++++ Supplied material
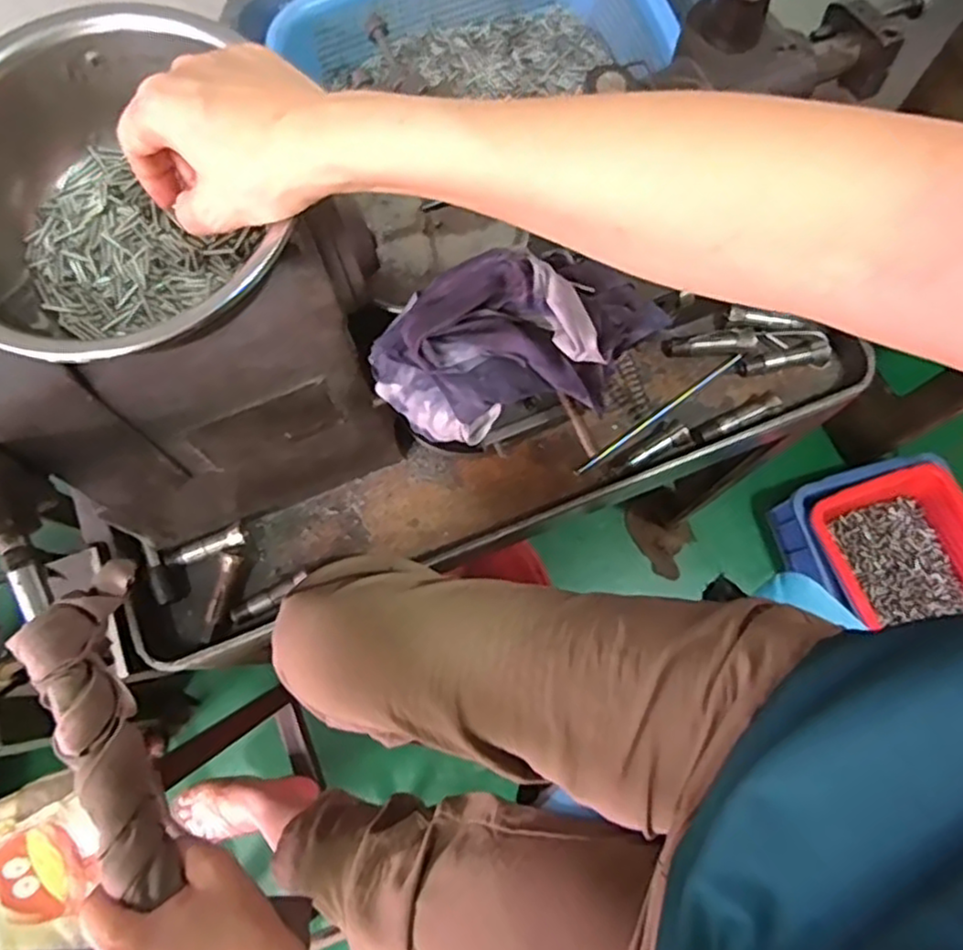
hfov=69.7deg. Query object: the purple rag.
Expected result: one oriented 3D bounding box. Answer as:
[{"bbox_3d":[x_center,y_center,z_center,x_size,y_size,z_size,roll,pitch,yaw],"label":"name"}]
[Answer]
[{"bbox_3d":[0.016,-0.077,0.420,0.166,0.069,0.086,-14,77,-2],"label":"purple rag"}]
++++++++
The material above should be repeated word for word, with every picture omitted.

hfov=69.7deg. Query object: the purple rag.
Expected result: one oriented 3D bounding box. Answer as:
[{"bbox_3d":[x_center,y_center,z_center,x_size,y_size,z_size,roll,pitch,yaw],"label":"name"}]
[Answer]
[{"bbox_3d":[0.016,-0.077,0.420,0.166,0.069,0.086,-14,77,-2],"label":"purple rag"}]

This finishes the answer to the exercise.